Mr. Daniels leaves home and arrives at the regional hospital with shortness of breath, dehydration, fever and productive cough. Mr. Daniels tells the staff, “I just don’t have any energy this week, not even to eat”.
Michael, a nurse practitioner at the regional hospital assesses Mr. Daniels and writes orders to include: oxygen, chest x-ray, blood work and intravenous fluids.
Shelley, a registered nurse who is new to this practice setting has never worked on a team with a nurse practitioner. She is caring for Mr. Daniels and has reviewed his chart and notes the NP’s orders. Shelley wonders if she can implement the orders that Michael, the NP has written. She determines it would be best to ask the charge nurse for confirmation.

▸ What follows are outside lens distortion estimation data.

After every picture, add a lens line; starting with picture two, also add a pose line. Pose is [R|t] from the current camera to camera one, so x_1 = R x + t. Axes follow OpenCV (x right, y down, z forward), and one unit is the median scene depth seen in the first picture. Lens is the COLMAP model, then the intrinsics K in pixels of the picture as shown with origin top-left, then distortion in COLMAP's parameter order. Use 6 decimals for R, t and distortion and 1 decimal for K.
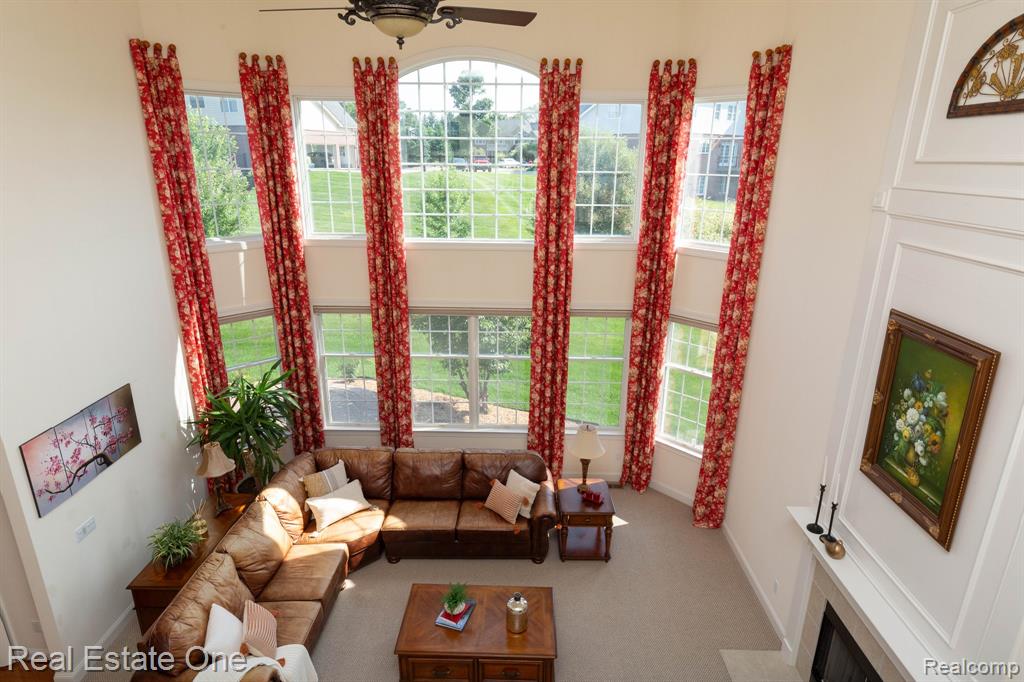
lens RADIAL K [[566.3, 0, 512.0], [0, 566.3, 341.0], [0, 0, 1]] dist [0.003056, -0.000711]
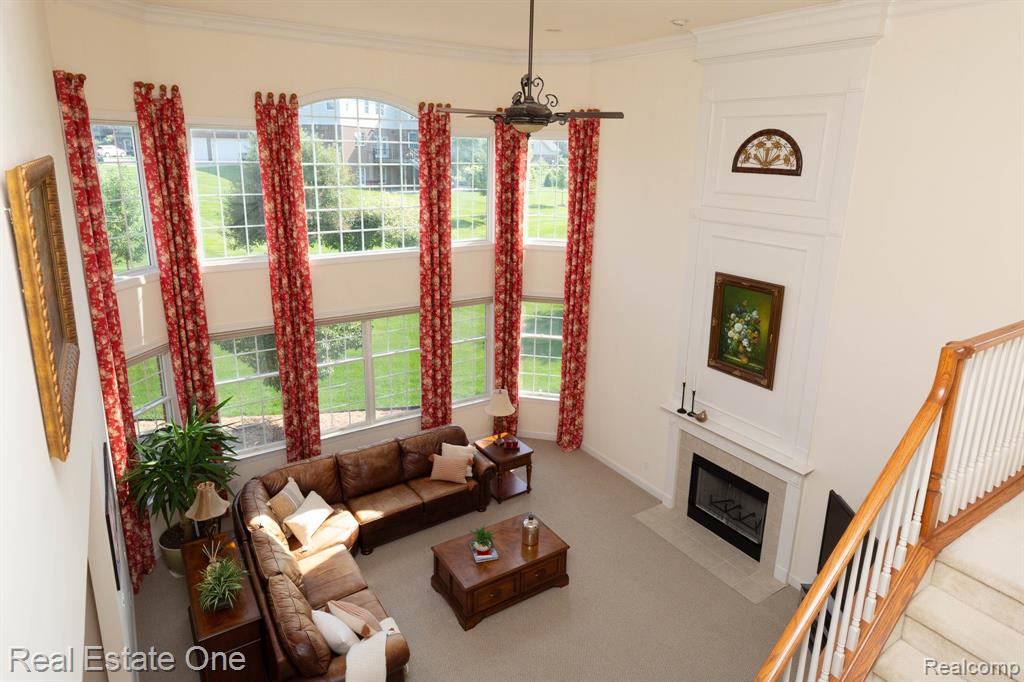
lens RADIAL K [[587.0, 0, 510.1], [0, 587.0, 299.2], [0, 0, 1]] dist [0.002425, -0.000677]
pose [[0.834487, -0.129321, 0.535637, -0.510274], [0.160639, 0.986940, -0.011984, -0.030384], [-0.527092, 0.096045, 0.844363, -0.131433]]
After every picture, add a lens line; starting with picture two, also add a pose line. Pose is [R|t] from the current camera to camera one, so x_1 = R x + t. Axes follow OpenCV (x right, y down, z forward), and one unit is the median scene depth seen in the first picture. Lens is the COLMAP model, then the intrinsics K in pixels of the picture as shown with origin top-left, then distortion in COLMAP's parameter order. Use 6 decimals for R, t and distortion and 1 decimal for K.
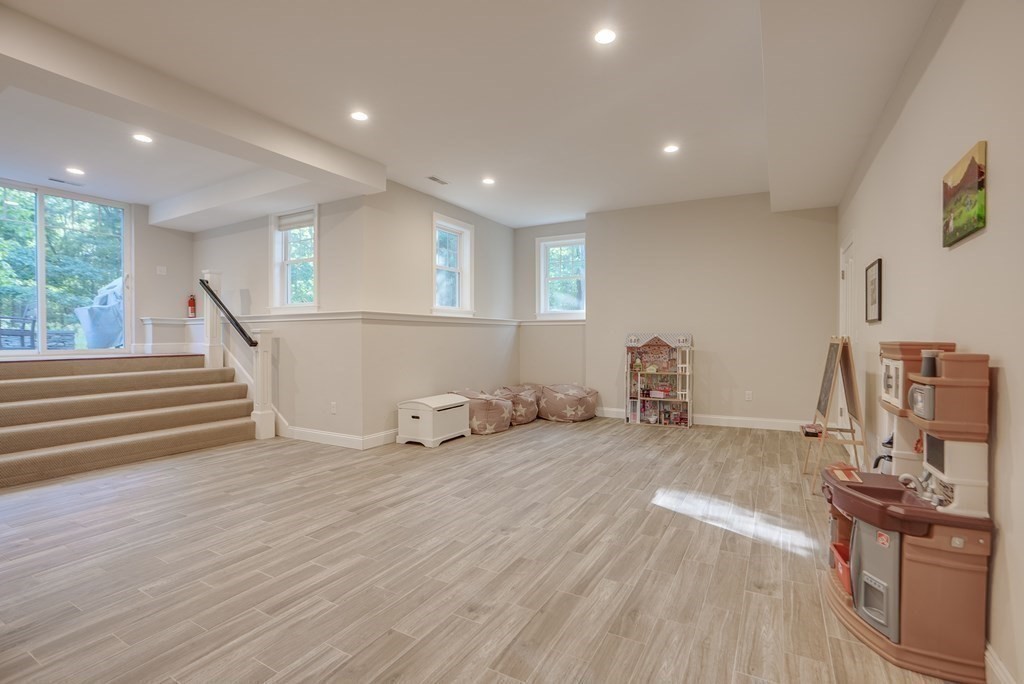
lens RADIAL K [[485.2, 0, 515.1], [0, 485.2, 347.9], [0, 0, 1]] dist [-0.043141, 0.011546]
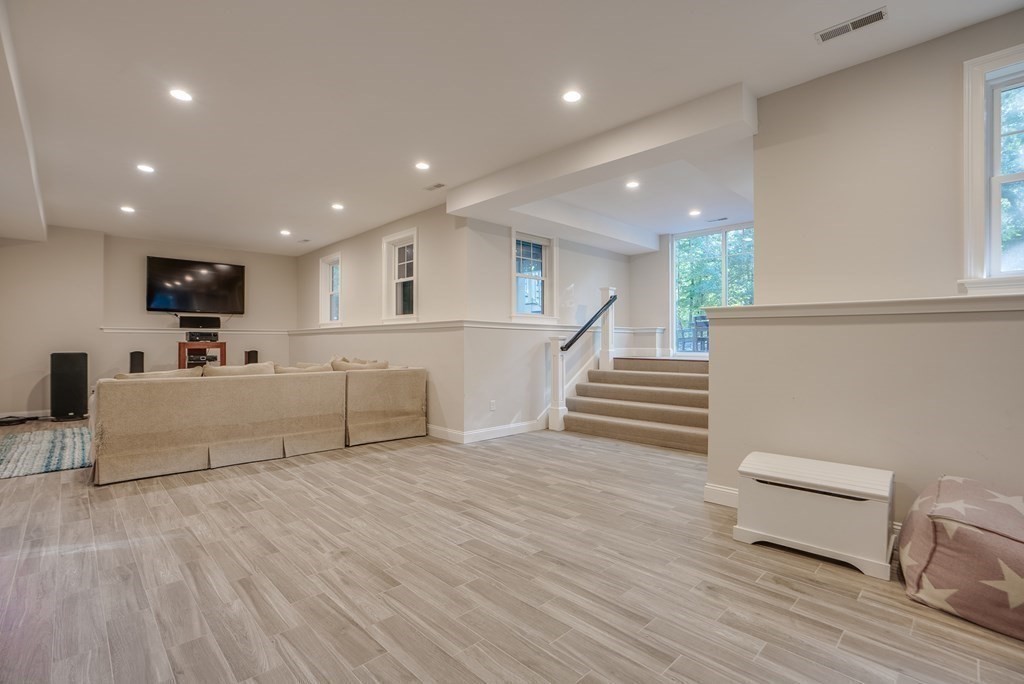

The charge nurse replies, “yes, we are able to implement orders that have been written by NPs. On this unit we work with two NPs, Michael and Andrea. I don’t believe you have met them yet? Why don’t I introduce you to Michael right now and then he can provide you with information about his scope of practice.”
When Shelly meets Michael she asks, “I have never worked with a nurse practitioner before and would like to better understand your role. Can you tell me how the NP role is different from the RN role?” Michael provides the following overview of his scope of practice.
Nurse practitioners are essential health professionals with advanced education, who provide a full range of comprehensive health services to the public. The nurse practitioner role is distinct from that of the registered nurse. The nurse practitioner role requires advanced knowledge and decision-making skills gained through further clinical practice, education and experience that enable nurse practitioners to perform additional activities that are not considered part of the registered nurse scope of practice (CNA, 2004). The professional role, responsibilities and accountability of the nurse practitioner includes clinical practice, collaboration, consultation and referral, research and leadership.
Nurse practitioners order and interpret screening and diagnostic tests, perform procedures and prescribe medications and therapeutic interventions, while integrating the principles of resource allocation and cost-effectiveness, in accordance with federal, provincial and territorial legislation and policy.
The nurse practitioner role is a nursing role that complements, rather than replaces other health-care providers. Nurse practitioners, as autonomous and independent health professionals, provide essential health services grounded in the registered nurse profession’s values, knowledge, theories and practice. They are health professional members of interprofessional health-care teams, and consult with, refer to, and are consulted by physicians and other health-care providers.
Michael tells Shelley that the CARNA document, Scope of Practice for Nurse Practitioners as well as the Entry Level Competencies for Nurse Practitioners in Canada provides more information regarding the necessary skills, knowledge and competence required to engage in restricted activities that NPs are authorized to perform. Michael also mentions to Shelley that he can tell her more about his role over coffee break.
After their brief conversation, Shelley thanks her colleague for the information regarding nurse practitioner practice and proceeds to Mr. Daniels room to implement the orders. Prior to starting Mr. Daniels’ IV line, Mr. Daniels asks Shelley if the doctor will be coming in to see him. Shelley recognizes that Mr. Daniel’s question is an opportunity to provide some patient teaching around role clarity of the various health-care providers that are part of his health-care team. Shelley spends time with Mr. Daniels discussing her role, the role of the NP and how they differ from and complement other members of the health-care team.